Directory

General

I have finished taking Professor Charles Dyer's General Relativity I and II (PHY483 & PHY484). I had hoped throughout the course to return here often and leave twitterings (and I make no reference to the odious social abyss) on my thoughts. I had hoped, also without regard for my sense of duty, to post my musings in LaTeX. A Little bit of Professor Charles Dyer: Professor Charles Dyer, or simply Dyer to those who had met with him, is a figure to incite respect. Having risen to the pinnacle of his position and seen his day, he makes his well-found ideas known to those who listen. Many can attest to his ability to draw in bystanders who would not listen.

Christoffel Symbols in General & Flat Space

Here I derive the Christoffel Symbols of flat space geometry.

Geometrics

Here I derive a useful identity and begin to derive the covariant derivative (in an inefficient way looking back).

Here I give a presentation of gravity waves as a project for PHY484. I was accompanied by a two hour presentation to the class.

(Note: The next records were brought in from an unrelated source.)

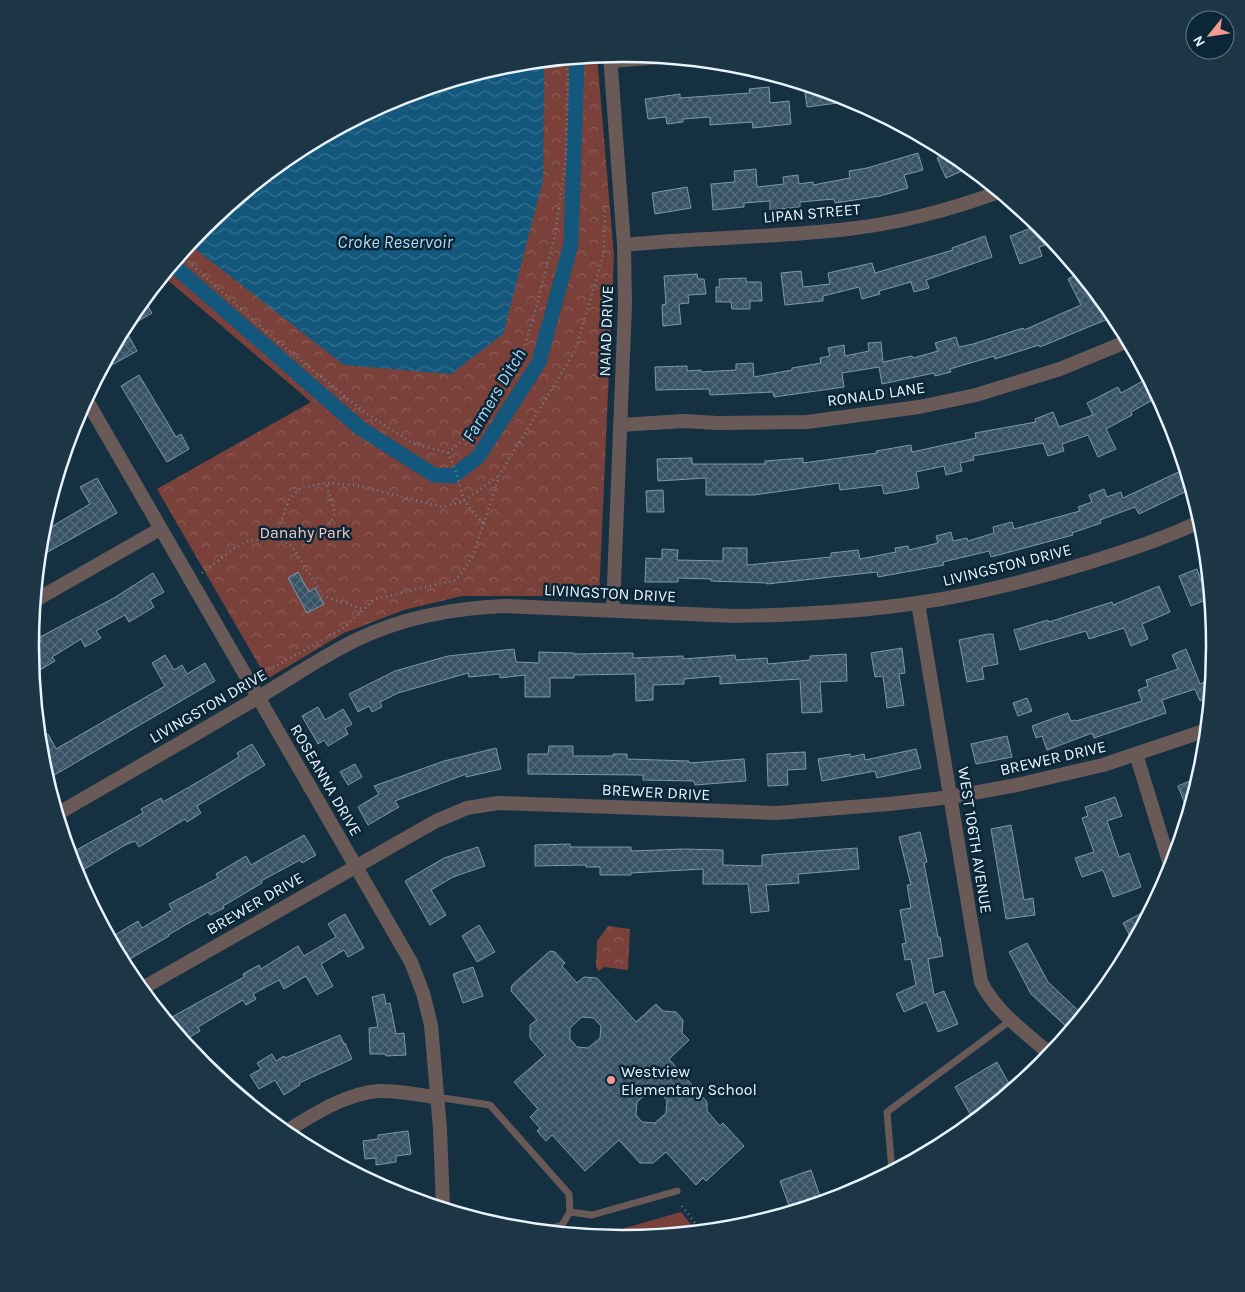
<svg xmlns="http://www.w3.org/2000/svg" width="1245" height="1292" viewBox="0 0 1245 1292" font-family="Karla,sans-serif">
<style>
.grass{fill:#7a403a}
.forest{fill:url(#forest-crowns)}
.water{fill:url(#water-waves)}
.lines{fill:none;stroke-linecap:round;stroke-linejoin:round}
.canal{stroke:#14577c;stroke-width:15}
.building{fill:url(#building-cross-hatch);stroke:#7b98ad;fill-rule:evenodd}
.path{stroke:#708592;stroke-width:2.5;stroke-dasharray:1 4;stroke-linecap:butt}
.service{stroke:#695a58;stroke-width:7}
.minor{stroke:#695a58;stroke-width:14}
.poi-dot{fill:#f59c92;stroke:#0b2636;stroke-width:2}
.labels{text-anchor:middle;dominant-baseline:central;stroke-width:5;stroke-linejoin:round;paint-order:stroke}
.street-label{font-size:16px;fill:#e8f4fd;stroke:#0b2636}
.park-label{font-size:16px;fill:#f8c8c2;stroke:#0b2636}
.poi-label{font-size:16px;fill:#e8f4fd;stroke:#0b2636;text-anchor:start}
.water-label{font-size:18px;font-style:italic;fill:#b0d7f2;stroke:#0b2636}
.rim{fill:none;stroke:#e8f4fd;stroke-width:2.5}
</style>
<defs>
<pattern id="forest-crowns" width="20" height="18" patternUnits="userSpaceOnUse" patternTransform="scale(1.25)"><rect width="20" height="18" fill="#7a403a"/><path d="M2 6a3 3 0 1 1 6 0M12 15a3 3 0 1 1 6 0" fill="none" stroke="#8d5c57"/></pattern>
<pattern id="water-waves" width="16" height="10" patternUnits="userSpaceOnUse" patternTransform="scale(1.25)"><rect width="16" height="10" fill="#14577c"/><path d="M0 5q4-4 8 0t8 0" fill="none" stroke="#367090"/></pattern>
<pattern id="building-cross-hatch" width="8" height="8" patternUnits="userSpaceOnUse" patternTransform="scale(1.25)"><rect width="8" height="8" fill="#375264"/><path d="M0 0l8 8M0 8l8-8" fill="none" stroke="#546c7b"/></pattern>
</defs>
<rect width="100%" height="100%" fill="#153040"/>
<polygon class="grass" points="681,1212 696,1231 622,1238 597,1236"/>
<g class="forest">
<polygon points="597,56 614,256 599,598 553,596 462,596 404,610 344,633 267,679 157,489 311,402 163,276 204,227 294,153 396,98 507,65"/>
<polygon points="608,926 630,929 628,970 604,967 599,971 596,967 597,941"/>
</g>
<polygon class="water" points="544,61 543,180 503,334 451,374 344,365 189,244 204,227 294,153 396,99 507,65"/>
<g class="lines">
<polyline class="canal" points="173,265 360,428 434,475 453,476 478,457 539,362 571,244 577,58"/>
</g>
<g class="building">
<polygon points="804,85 850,99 853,101 807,107"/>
<polygon points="769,87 770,103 789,101 791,124 753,128 752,122 710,125 710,117 683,119 683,122 667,124 666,117 648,119 645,99 680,94 680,98 750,93 749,89"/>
<polygon points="918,153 923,170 904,175 908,188 880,196 835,203 834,199 800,202 800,207 770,210 770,201 744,203 744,207 713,210 711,184 735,182 734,171 756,169 757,187 784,184 783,177 798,175 799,184 813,182 813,185 850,178 849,171 867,168"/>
<polygon points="950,153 969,168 946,178 937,158"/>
<polygon points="687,187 691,208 655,214 652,193"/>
<polygon points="1039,225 1053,242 1039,247 1042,256 1020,264 1010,236"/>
<polygon points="985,236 992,257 926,280 929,288 914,292 911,282 879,291 880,294 862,299 859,287 823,296 823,301 785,305 781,273 801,271 803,287 830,284 828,273 872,263 875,273 953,250 952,248"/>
<polygon points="1079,273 1115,316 1040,347 1039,345 995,359 994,356 950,369 951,372 935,376 934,373 882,384 879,367 842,373 844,387 774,397 773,392 710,395 709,389 656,390 655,367 687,366 687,371 701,370 701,372 736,370 736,364 753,363 754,377 792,370 792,368 821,363 820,358 830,356 828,348 844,345 845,356 869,351 868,343 881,342 883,362 912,356 913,358 938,351 935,343 956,337 959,347 973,344 1023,328 1024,330 1081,305 1068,279"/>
<polygon points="697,274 698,279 704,279 706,294 688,295 689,303 679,304 681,324 663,326 662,305 666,304 664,276"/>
<polygon points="746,278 746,282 761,282 762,301 750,301 750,309 732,309 731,302 716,302 716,287 720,287 719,279"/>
<polygon points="144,300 152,313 125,329 137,351 101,371 130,317"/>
<polygon points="139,375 176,437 181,434 189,449 167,462 121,386"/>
<polygon points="1148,378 1158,397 1131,412 1132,415 1106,429 1116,449 1098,457 1088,435 1062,444 1064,451 1048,456 1043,443 973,456 974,460 960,463 962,471 946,475 944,466 916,472 919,488 884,494 882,485 840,490 839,483 754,495 706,495 706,478 658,481 657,459 692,458 692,464 765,464 765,461 803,458 803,463 877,453 876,451 911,445 912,452 976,438 975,433 1036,422 1035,419 1053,412 1059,427 1093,415 1087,403 1118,387 1121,393"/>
<polygon points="1185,469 1191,489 1139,514 1135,507 1100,520 1101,523 1072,533 1073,535 991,557 989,551 943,562 944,565 878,577 877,572 767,584 767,583 711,581 711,579 678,578 678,582 645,582 646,558 662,559 662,549 678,550 677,560 723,561 723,548 747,548 747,565 831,557 831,553 858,550 860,559 896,552 895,548 908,546 909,550 938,543 936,536 951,532 953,541 967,538 968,541 994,533 993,527 1012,522 1014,529 1080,511 1078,507 1092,502 1089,495 1104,489 1107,497 1121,492 1123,498"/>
<polygon points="97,478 117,513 39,557 41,533 90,504 80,487"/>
<polygon points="663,490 664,512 647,512 646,491"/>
<polygon points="1197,569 1202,583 1209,580 1210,598 1191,606 1179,576"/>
<polygon points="298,572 309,592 315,588 324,604 307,613 288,578"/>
<polygon points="153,573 164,592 150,600 154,607 129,622 125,615 96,631 101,638 85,647 81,639 52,657 55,661 33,674 30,647 42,640 40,637 114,598"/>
<polygon points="1159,586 1170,612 1142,624 1148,639 1131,646 1124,628 1089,639 1086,631 1020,650 1014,630 1048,620 1049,622 1112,602 1113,605"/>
<polygon points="988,634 993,634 998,664 982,667 984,679 967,682 959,640"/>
<polygon points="902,648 905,673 899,674 904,705 887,708 883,676 875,677 871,653"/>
<polygon points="514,649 516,662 539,663 539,652 574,653 574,654 633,653 633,658 683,656 683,659 735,655 736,660 767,658 768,664 810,660 810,656 846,654 847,681 820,682 822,712 802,713 800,679 720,684 720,676 684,679 684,684 653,685 653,700 636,701 635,674 574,675 574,678 550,678 550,697 525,697 525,675 500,678 500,674 469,677 468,673 398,693 380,702 382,707 372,712 369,706 358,712 349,694 395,671 448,656"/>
<polygon points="1186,649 1200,684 1212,679 1210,696 1200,701 1195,689 1162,700 1166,713 1094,738 1092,733 1047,750 1042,736 1036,738 1032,726 1068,713 1071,721 1075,720 1076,721 1142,701 1138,690 1148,686 1146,680 1178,669 1172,655"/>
<polygon points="165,655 174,670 182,665 187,674 205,663 215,681 51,777 41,759 39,739 48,734 56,749 165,686 152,663"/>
<polygon points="1027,698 1032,711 1018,716 1013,703"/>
<polygon points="318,707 325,720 343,709 352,724 345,728 348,734 328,746 324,740 318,744 302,716"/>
<polygon points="1007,736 1012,757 976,764 971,744"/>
<polygon points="252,744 265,765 197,806 201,813 187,822 185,819 139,847 135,841 127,844 81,871 71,853 143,813 141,809 161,798 163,802 203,779 239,757 237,753"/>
<polygon points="549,746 573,746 573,756 613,756 613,754 627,754 627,759 689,761 689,763 744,759 746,781 695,785 694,781 643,780 643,775 528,774 528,754 548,754"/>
<polygon points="496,748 501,769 466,777 466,774 395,801 399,807 368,825 358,807 379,794 374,786 444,761"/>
<polygon points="916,749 921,768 877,778 875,771 822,781 818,759 850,754 850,757 864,754 865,760"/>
<polygon points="805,752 806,769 787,770 788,785 768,786 767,754"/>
<polygon points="355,764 362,777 348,785 340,772"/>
<polygon points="1199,777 1199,778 1188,812 1178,786"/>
<polygon points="1115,797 1122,816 1107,821 1119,857 1129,853 1141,887 1113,897 1103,870 1082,877 1075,858 1094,852 1082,818 1088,816 1085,807"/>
<polygon points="1011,825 1024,900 1033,898 1035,915 1006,919 991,829"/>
<polygon points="920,832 927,862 924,863 938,937 940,937 943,956 928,959 934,995 944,991 958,1024 938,1032 926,1002 904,1012 896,994 916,985 911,959 905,960 902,944 906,943 900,910 911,908 907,885 911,885 899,837"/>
<polygon points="304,835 316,855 302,863 300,860 261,881 262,883 223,906 224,908 210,915 208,912 168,935 169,936 123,963 110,938 138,921 142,928 172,910 169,904 218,878 216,874 246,856 251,865"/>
<polygon points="570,844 570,847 631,847 631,851 683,849 723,850 723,865 762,866 762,855 857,848 859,869 798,874 799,883 766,885 769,911 751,913 748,884 703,884 703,869 631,873 631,875 600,875 600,867 586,867 586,865 535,866 535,845"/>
<polygon points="478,847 485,866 453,877 431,890 446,915 430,925 405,881 444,858"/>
<polygon points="1151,908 1139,931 1133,942 1123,923"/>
<polygon points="345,914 364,948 348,957 344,950 321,964 333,986 317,995 306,976 284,989 279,980 253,994 256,999 246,1005 243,1000 198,1027 200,1031 185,1040 172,1017 244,977 243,974 259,965 261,969 298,946 304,956 336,937 328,924"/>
<polygon points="479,925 495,952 477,962 462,936"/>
<polygon points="1027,943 1048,982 1083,1015 1070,1030 1031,994 1009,952"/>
<path d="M550,951L555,952L565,963L562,966L577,983L584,977L597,978L636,1022L656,1004L663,1011L676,1012L683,1020L682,1033L689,1040L669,1059L707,1102V1111L720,1126L723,1123L744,1146L706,1181L703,1178L696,1185L666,1152L653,1163H640L619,1140L585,1171L552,1135L546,1141L537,1131L540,1128L530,1117L538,1109L514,1082L545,1055L530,1038V1025L537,1020L511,991L512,985ZM582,1017L594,1018L601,1026L600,1038L588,1048L577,1047L570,1039V1028ZM648,1092L660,1093L667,1100L666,1113L655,1123L642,1122L636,1115L637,1102Z"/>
<polygon points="473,967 483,996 463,1003 453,974"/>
<polygon points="384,994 386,1004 390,1003 396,1034 404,1033 406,1055 386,1056 385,1054 370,1054 369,1028 378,1027 372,997"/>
<polygon points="340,1035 344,1044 345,1043 352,1059 299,1083 300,1085 284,1095 275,1080 259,1089 250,1075 261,1069 257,1063 272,1054 276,1061 284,1056 285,1058"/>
<polygon points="997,1062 1012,1089 998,1098 999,1100 988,1109 986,1105 970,1114 955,1087"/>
<polygon points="408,1131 411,1154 396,1156 396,1162 376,1165 376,1158 365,1159 363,1141 378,1139 378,1135"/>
<polygon points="811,1170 822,1202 791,1211 780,1181"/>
</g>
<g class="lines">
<g class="path">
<polyline points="181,255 271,336 363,411 412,443 448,453 455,469 464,501 484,524"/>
<polyline points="448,453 484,421 519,364 536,308 555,235 566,158 568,78 566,59"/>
<polyline points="276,538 289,499 301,488 326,483 355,485 443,507 464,501 500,475"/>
<polyline points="276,538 290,533 310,543 327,530 335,512 326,483"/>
<polyline points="202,573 235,548 248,541 276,538 292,546 323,596 363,609"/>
<polyline points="260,675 342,629 375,599 456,580 472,558 500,474 575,351 604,253 605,202"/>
<polyline points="682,1206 701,1231"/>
</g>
<g class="service">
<polyline points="436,1097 490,1105 569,1194 570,1212 562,1225 543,1231"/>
<polyline points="892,1171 887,1112 1011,1020"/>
<polyline points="570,1212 592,1215 677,1191"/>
</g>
<g class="minor">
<polyline points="610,55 624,245 625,305 613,609"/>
<polyline points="610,61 663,57"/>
<path d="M624,245C698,237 773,238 848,229C900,223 950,210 999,192"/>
<polyline points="86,399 411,962 423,993 431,1025 440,1129 443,1208"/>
<polyline points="620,425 684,421 718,423 807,422 919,407 976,395 1060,369 1128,341"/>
<polyline points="34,601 160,529"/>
<path d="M918,603L981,982C996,1012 1025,1032 1050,1054"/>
<polyline points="1136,754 1171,868"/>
<path d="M57,814C121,777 184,741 247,704C284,683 320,657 358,639C404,617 455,608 505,606L735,616C796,615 857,612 917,603C974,595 1031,580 1087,563C1125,551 1164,539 1201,521"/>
<polyline points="141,989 436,821 467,808 498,803 777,813 889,804 951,797 1017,785 1103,765 1207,730"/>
<path d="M285,1132C313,1115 344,1094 378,1091C397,1090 418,1095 436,1097"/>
</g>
</g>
<circle class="poi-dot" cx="611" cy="1080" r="5"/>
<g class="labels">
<g class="street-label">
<text transform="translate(812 213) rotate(-5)">LIPAN STREET</text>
<text transform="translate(606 331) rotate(-88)">NAIAD DRIVE</text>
<text transform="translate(876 394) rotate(-8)">RONALD LANE</text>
<text transform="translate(1007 565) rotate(-14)">LIVINGSTON DRIVE</text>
<text transform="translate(610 593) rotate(3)">LIVINGSTON DRIVE</text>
<text transform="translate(208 706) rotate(-30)">LIVINGSTON DRIVE</text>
<text transform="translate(1053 758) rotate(-13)">BREWER DRIVE</text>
<text transform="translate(326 780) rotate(60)">ROSEANNA DRIVE</text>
<text transform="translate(656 792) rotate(3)">BREWER DRIVE</text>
<text transform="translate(975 840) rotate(81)">WEST 106TH AVENUE</text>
<text transform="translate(255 903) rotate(-30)">BREWER DRIVE</text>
</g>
<g class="park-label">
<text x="305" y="532">Danahy Park</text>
</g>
<g class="poi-label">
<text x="621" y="1071">Westview<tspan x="621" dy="18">Elementary School</tspan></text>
</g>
<g class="water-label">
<text x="395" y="242">Croke Reservoir</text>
<text transform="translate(494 395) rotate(-59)">Farmers Ditch</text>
</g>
</g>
<path d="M0 0H1245V1292H0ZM622 62H623A583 583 0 0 1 1206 645V647A583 583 0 0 1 623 1230H622A583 583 0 0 1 39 647V645A583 583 0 0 1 622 62Z" fill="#1d3646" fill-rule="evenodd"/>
<path class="rim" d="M622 62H623A583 583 0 0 1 1206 645V647A583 583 0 0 1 623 1230H622A583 583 0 0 1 39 647V645A583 583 0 0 1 622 62Z"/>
<g transform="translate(1210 35) rotate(240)"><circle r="24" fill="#0b2636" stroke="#637886"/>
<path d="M0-4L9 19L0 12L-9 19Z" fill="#f59c92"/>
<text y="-8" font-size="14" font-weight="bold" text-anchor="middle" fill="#e8f4fd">N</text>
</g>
</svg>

Here is my equation sheet put together hastily for my relativistic electromagnetism course (studied L&L Classical Field Theory book) the exam was a day before my birthday, and my final exam of my undergraduate. Yay! I only had two days to study for it.

Reading

I'm reading a number of books on stochastic processes on manifolds, and am still very interested in gravity waves. I am interested in theories of quantum gravity.

Ideas & Digressions

• I visited Dr. Charles Dyer to discuss some troubling concepts in regards to spacetime singularities. I had several misgivings that stemmed from thought on my own time. I began by recalling the Schwarzchild spacetime and the spacetime singularity at r=0. The coordinate singularity at r=2m is nothing by a simple transformation. It is the spacetime singularity that is interesting. I note that this r=0 singularity forms a mere point in 3-space thus having dimension 0, with 0 quantities describing it. When we foliate it with time we bring this to 1 dimension. We consider that this singularity arises from the most simple of symmetries. We then pursue the next simple of singularities we have that this singularity in 3-space ought to be of dimension 1. Hence when we foliate it with time we have a singularity of dimension 2. Here we must consider the possible shapes of the singularity. We request that it be bounded for some very good reasons. Physics ought to deal with bounded quantities. Consider the planar wave. This is an infinite concept and yet impossible physically since as it passes across a manifold the distribution of matter ought to change it, and it would no longer be a planar wave. With a bounded singularity of dimension 1 in 3-space we then must have some line similar to a ball of yarn. This line must be infinite in extent (still spatially bounded). Here we must stipulate that it be a circle that intersects with itself, otherwise it would fill the entire (bounded) space, much like a ball of yarn. The circle singularity in 3-space, when foliated with time then becomes a cylindrical singularity in (1+3)-space. Already this is hard to work with because any point near this cylinder becomes impossible to located, since a simple rescaling of the cylinder (which extends in the time dimension to infinity) can change the relative location of the particle.

• I now go back to the Schwarzchild spacetime and ask the question of whether simultaneity is a general consequence of singularities. That is, since the observer who crosses the r=2m line has only one future (that which hits the singularity), is there a corresponding result for all singularities. The answer is no and that it relies on the structure of the singularity. The schwarzchild singularity spans a spacelike slice. This is why simultaneity is void here. All different observers are spacelike separated on the singularity. So now when we return to extending the simplest bounded singularities to 2 dimensions in 3-space, we find that it foliates the analog of a thin 2- sphere, or a spherical egg shell. Here we have no way to deal with this singularity. I ask the question of maximal extent: Should not all geodesic lines end and begin at either a spacetime singularity or infinity? While this must be true, how can this be in an egg shell unless there is indeed a singularity at the centre of the shell also. But then how does this unfold in our progression of simplest singularities of bounded structure? This is where my questions turn towards a more philosophical nature. Indeed this often happens in physics. Undoubtedly my grandchildren will understand this and more. I still find gravitational radiation a more interesting topic. In 1973 it was unbelieved that one could observe gravitational lensing and yet it was 6 years later. The same shall hold true for gravitational waves. All forms of general relativity admit, and indeed, predict waves to exist. It is now just a matter of creating sensitive enough detectors and finding the right frequencies of detection. I believe this shall be a key to understanding the earliest universe before recombination, for which electromagnetic radiation gives no clues (it is opaque).